I was also delighted to see Steve Broege, whom I first met in 1959 but hadn’t seen since he and future three-time major league 20-game winner, Dennis Leonard, combined to one-hit us in a doubleheader in 1971. Steve was the greatest pitcher to ever play in the Kensico Little League. He played four years of Triple-A baseball for the St. Louis Cardinals before a ruptured disk forced him to retire. Well on his way to the big leagues at the time of his injury, Broege led the Texas League in wins, earned run average, and strikeouts for St. Louis’s team in Little Rock, Arkansas.
Remember when I told you the village of Valhalla was small? That night the Crossings ran out of beer.
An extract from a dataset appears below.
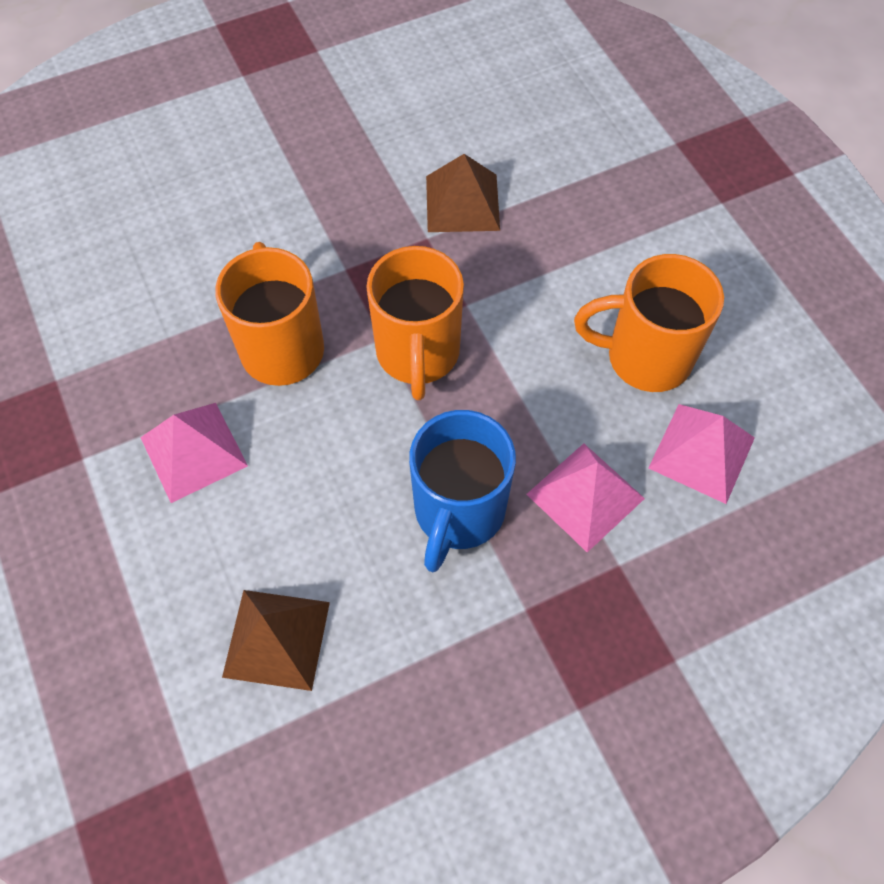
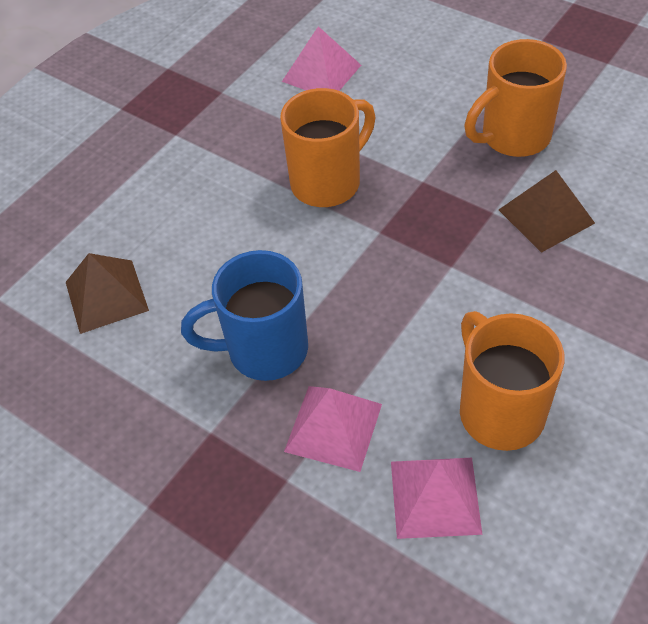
camera: 65 degrees right, 10 degrees down
(193, 451) = (215, 182): pink pyramid -> pink pyramid (321, 73)
(418, 354) = (382, 259): orange mug -> orange mug (513, 137)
Saturday, thirty hale and hearty players returned for the Wiffle ball tournament bringing with them over 2100 years of life experience. Despite all that wisdom, few knew how to work the camera on their iPhones. We all have endured the many challenges life presents us and look forward to many more years. A prayer honoring those members of our baseball community who have passed preceded the game.
The results of the game are irrelevant. The good news is no one got hurt. For 90-minutes or so, we were young again, busting each other’s balls and having fun, just like in the old days.
As for the long-deceased Thomas Wolfe? I am glad to say, for once at least, he was dead wrong.